Microstructural characterization of corrosion resistant Zn–15Al–6Mg–0.4Si galvanized coating

A complex microstructure of the Zn–15Al–6Mg–0.4Si coating layer with excellent hardness and corrosion resistance was investigated by performing thermodynamic calculations, X-ray diffraction, scanning electron microscopy, and transmission electron microscopy. The inhibition layer with a thickness of ∼1 μm consisted of submicrometer-sized monoclinic Fe₄Al₁₃ particles (containing Si and Zn atoms) epitaxially grown on a steel substrate.
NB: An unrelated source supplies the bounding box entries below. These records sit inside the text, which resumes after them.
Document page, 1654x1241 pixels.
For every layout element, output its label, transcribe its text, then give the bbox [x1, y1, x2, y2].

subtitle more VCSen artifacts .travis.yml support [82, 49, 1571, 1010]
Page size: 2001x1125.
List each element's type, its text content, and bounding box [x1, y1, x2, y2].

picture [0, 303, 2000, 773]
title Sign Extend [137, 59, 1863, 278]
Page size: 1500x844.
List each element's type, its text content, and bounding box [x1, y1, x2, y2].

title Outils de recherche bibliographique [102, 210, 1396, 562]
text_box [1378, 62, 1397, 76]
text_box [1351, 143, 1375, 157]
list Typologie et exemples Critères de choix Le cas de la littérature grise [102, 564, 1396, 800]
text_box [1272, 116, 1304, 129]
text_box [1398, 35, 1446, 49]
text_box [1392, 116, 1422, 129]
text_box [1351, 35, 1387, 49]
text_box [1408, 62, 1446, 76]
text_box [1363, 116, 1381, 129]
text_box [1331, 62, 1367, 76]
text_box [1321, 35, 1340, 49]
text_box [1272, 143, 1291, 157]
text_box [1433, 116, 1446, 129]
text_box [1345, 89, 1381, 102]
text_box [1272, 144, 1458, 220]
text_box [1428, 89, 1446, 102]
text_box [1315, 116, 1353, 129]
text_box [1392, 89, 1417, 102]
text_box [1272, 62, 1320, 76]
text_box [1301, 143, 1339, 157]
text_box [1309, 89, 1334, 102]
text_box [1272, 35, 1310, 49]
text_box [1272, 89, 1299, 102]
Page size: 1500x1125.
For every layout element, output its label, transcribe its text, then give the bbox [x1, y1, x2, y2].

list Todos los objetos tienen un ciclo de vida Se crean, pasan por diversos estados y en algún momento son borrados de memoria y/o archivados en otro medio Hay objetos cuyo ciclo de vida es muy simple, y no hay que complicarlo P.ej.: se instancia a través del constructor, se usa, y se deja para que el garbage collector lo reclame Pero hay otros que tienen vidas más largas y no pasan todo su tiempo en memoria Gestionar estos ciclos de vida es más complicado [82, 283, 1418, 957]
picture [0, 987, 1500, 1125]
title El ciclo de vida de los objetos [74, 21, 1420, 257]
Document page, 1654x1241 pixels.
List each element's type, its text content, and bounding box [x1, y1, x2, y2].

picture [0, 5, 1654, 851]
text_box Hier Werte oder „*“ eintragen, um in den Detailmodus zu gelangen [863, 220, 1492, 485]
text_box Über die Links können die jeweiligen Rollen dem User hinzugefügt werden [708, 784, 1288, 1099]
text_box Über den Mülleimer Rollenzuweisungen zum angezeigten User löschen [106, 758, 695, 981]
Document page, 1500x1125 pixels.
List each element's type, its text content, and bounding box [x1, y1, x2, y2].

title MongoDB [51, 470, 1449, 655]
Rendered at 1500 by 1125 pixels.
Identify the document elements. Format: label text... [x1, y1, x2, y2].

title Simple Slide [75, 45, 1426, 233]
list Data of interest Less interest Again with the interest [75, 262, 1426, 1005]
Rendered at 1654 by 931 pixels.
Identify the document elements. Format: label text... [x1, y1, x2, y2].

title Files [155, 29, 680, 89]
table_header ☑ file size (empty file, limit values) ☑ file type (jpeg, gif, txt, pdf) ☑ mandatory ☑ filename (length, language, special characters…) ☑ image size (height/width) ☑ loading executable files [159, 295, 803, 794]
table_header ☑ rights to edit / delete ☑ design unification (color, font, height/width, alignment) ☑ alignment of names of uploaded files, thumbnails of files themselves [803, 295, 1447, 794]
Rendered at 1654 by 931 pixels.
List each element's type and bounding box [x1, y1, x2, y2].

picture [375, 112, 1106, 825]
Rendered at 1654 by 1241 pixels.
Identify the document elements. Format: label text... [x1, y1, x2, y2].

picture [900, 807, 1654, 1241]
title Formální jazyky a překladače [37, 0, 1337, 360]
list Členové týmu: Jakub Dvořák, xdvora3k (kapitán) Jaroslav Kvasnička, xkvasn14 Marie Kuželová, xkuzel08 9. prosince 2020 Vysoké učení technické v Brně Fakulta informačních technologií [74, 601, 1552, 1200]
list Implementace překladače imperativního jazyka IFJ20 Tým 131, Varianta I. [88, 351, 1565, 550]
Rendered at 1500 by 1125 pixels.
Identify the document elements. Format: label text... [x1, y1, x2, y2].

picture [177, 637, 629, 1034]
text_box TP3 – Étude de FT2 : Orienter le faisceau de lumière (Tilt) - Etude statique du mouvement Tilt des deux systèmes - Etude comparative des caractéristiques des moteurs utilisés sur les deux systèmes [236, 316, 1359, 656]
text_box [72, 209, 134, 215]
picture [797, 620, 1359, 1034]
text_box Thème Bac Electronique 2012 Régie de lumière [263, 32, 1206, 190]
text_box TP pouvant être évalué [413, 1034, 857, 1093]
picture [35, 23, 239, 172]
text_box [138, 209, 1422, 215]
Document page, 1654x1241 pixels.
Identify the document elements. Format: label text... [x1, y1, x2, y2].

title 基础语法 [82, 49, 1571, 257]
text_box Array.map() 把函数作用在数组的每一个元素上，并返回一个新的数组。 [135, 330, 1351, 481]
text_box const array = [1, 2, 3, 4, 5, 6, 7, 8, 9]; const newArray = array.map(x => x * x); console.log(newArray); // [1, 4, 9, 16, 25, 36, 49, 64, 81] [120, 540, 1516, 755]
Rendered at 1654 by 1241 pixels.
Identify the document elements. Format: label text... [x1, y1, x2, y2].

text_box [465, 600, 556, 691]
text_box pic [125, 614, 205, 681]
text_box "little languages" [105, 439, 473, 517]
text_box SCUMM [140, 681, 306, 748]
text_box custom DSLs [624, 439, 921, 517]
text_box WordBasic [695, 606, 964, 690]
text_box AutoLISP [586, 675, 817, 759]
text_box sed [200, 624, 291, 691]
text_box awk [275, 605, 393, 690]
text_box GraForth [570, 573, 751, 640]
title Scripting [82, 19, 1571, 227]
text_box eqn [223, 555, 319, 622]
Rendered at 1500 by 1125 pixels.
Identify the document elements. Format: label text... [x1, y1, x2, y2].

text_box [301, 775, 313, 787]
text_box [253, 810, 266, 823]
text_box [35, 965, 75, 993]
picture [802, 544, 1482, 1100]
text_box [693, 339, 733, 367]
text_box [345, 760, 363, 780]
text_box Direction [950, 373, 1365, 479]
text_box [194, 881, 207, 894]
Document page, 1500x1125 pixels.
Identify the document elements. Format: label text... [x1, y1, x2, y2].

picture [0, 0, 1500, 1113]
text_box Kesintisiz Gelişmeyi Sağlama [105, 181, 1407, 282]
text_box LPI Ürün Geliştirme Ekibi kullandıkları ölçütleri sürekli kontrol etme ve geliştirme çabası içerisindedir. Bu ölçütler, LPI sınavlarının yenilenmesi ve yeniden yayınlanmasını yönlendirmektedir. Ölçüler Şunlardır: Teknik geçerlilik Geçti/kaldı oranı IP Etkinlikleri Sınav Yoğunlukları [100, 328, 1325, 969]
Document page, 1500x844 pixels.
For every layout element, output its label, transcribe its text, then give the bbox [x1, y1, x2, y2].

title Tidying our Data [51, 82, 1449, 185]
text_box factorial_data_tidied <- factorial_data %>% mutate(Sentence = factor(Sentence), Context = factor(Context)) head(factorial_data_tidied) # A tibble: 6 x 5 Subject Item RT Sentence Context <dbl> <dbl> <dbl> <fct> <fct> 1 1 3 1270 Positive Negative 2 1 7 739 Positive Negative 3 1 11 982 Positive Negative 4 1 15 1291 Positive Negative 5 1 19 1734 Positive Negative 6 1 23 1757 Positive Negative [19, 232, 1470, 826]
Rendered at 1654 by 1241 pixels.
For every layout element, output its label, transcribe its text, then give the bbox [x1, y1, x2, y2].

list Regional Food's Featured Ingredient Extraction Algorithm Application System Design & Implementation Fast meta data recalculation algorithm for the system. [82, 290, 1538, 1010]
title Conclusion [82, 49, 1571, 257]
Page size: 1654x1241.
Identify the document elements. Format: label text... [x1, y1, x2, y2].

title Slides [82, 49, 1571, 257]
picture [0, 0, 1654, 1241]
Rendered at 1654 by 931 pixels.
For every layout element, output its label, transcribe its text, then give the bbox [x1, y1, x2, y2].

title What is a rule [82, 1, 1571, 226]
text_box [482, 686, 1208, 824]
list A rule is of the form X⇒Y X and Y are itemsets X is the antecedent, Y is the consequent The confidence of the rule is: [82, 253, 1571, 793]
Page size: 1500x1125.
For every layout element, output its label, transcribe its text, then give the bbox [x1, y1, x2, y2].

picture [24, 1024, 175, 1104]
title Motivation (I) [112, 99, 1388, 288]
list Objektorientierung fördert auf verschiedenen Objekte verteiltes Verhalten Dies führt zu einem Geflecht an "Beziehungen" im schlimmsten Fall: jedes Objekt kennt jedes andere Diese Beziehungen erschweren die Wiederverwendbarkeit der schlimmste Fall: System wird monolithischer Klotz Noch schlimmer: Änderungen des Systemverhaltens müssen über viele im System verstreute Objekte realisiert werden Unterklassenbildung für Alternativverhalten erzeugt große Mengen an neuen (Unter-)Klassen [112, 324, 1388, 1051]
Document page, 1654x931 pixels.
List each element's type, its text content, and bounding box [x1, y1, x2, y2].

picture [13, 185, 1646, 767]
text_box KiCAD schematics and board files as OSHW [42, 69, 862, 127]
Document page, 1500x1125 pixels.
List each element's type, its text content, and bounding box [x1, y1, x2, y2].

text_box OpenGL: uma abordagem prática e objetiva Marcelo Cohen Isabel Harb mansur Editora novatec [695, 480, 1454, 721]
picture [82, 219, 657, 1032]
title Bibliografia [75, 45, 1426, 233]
The solidifying layer contained three primary phases (Mg₂Si, Al, and MgZn₂) as well as the Al/Zn eutectoid and Zn/MgZn₂/Al ternary eutectic phases. Crystallographic analysis data revealed the serial formation of the Fe₄Al₁₃, Mg₂Si, and Al phases via heterogeneous nucleation. The primary Al particles (including 37 wt% Zn and 4 wt% Mg) included multiple Zn and MgZn₂ precipitates and were surrounded by Al/Zn eutectoid phases (containing ∼70 wt% Zn). The primary MgZn₂ phase was generated after the Mg₂Si phase was partially transformed into the Mg₂Zn₁₁ phase. A Zn/MgZn₂/Al ternary eutectic microstructure with a spacing of 1.0 μm was formed during the final solidification stage. The Zn–15Al–6Mg–0.4Si coating exhibited high hardness and low corrosion rate in a 3.5 wt% NaCl solution as compared with those of the coatings with lower Al and Mg contents.